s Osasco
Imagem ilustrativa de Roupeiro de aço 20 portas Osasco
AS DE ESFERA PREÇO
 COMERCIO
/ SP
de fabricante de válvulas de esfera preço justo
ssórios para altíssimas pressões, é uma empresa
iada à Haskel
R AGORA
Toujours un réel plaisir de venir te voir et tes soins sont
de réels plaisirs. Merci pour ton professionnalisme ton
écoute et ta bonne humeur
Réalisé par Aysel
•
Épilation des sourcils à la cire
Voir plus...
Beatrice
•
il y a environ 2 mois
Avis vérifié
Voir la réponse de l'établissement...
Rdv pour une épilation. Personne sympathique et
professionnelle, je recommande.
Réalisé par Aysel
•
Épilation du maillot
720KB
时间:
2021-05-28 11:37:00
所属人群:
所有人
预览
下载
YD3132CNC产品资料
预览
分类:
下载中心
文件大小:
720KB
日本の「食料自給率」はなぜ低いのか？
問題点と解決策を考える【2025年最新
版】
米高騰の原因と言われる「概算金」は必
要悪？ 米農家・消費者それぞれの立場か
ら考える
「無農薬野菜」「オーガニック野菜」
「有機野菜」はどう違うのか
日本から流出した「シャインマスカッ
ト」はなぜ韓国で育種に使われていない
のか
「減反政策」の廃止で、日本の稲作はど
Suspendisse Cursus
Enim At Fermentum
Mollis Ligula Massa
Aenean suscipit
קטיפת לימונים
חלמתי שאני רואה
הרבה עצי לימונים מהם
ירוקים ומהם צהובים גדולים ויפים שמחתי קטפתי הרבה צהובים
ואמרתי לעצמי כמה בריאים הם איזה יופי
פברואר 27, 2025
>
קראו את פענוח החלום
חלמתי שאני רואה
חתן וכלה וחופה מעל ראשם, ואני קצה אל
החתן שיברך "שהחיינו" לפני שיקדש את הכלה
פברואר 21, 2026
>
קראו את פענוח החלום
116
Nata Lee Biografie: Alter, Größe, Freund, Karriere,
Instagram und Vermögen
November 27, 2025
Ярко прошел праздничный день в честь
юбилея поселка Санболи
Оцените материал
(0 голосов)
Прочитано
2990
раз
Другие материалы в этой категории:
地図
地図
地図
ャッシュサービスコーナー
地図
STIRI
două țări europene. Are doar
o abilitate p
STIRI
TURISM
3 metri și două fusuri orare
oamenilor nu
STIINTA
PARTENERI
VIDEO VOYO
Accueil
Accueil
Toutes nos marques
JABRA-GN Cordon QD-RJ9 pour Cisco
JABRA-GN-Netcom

▶ [REQUIRED WORK] Would you transcribe the listing word for word?

▶ [EXERCISE SOLUTION]
s Osasco
Imagem ilustrativa de Roupeiro de aço 20 portas Osasco
AS DE ESFERA PREÇO
 COMERCIO
/ SP
de fabricante de válvulas de esfera preço justo
ssórios para altíssimas pressões, é uma empresa
iada à Haskel
R AGORA
Toujours un réel plaisir de venir te voir et tes soins sont
de réels plaisirs. Merci pour ton professionnalisme ton
écoute et ta bonne humeur
Réalisé par Aysel
•
Épilation des sourcils à la cire
Voir plus...
Beatrice
•
il y a environ 2 mois
Avis vérifié
Voir la réponse de l'établissement...
Rdv pour une épilation. Personne sympathique et
professionnelle, je recommande.
Réalisé par Aysel
•
Épilation du maillot
720KB
时间:
2021-05-28 11:37:00
所属人群:
所有人
预览
下载
YD3132CNC产品资料
预览
分类:
下载中心
文件大小:
720KB
日本の「食料自給率」はなぜ低いのか？
問題点と解決策を考える【2025年最新
版】
米高騰の原因と言われる「概算金」は必
要悪？ 米農家・消費者それぞれの立場か
ら考える
「無農薬野菜」「オーガニック野菜」
「有機野菜」はどう違うのか
日本から流出した「シャインマスカッ
ト」はなぜ韓国で育種に使われていない
のか
「減反政策」の廃止で、日本の稲作はど
Suspendisse Cursus
Enim At Fermentum
Mollis Ligula Massa
Aenean suscipit
קטיפת לימונים
חלמתי שאני רואה
הרבה עצי לימונים מהם
ירוקים ומהם צהובים גדולים ויפים שמחתי קטפתי הרבה צהובים
ואמרתי לעצמי כמה בריאים הם איזה יופי
פברואר 27, 2025
>
קראו את פענוח החלום
חלמתי שאני רואה
חתן וכלה וחופה מעל ראשם, ואני קצה אל
החתן שיברך "שהחיינו" לפני שיקדש את הכלה
פברואר 21, 2026
>
קראו את פענוח החלום
116
Nata Lee Biografie: Alter, Größe, Freund, Karriere,
Instagram und Vermögen
November 27, 2025
Ярко прошел праздничный день в честь
юбилея поселка Санболи
Оцените материал
(0 голосов)
Прочитано
2990
раз
Другие материалы в этой категории:
地図
地図
地図
ャッシュサービスコーナー
地図
STIRI
două țări europene. Are doar
o abilitate p
STIRI
TURISM
3 metri și două fusuri orare
oamenilor nu
STIINTA
PARTENERI
VIDEO VOYO
Accueil
Accueil
Toutes nos marques
JABRA-GN Cordon QD-RJ9 pour Cisco
JABRA-GN-Netcom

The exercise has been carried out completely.